[DATA]
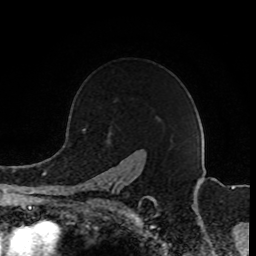
Breast MRI (dynamic contrast-enhanced), one axial slice. Position 64 of 80 along the scan axis. Cropped to one breast. Dynamic contrast-enhanced series, time point 2 of 8 at this slice position (early post-contrast). 1.5 T. TE 4.2 ms, TR 7 ms. 2 mm slice thickness. 256 × 256 image matrix. Female patient.
Annotated regions visible in this slice (semi-automatic segmentation, software-assisted and operator-edited):
- enhancing-tissue mask used for the functional tumour volume (all voxels passing the contrast-enhancement thresholds inside the analysis volume; usually the tumour): box from (x=88, y=180) to (x=155, y=203) px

[WHAT THE EXERCISE ASKS] Figure out how many lines of the data above include "this", then give the number and nothing more.

[RESPONSE BOX] 2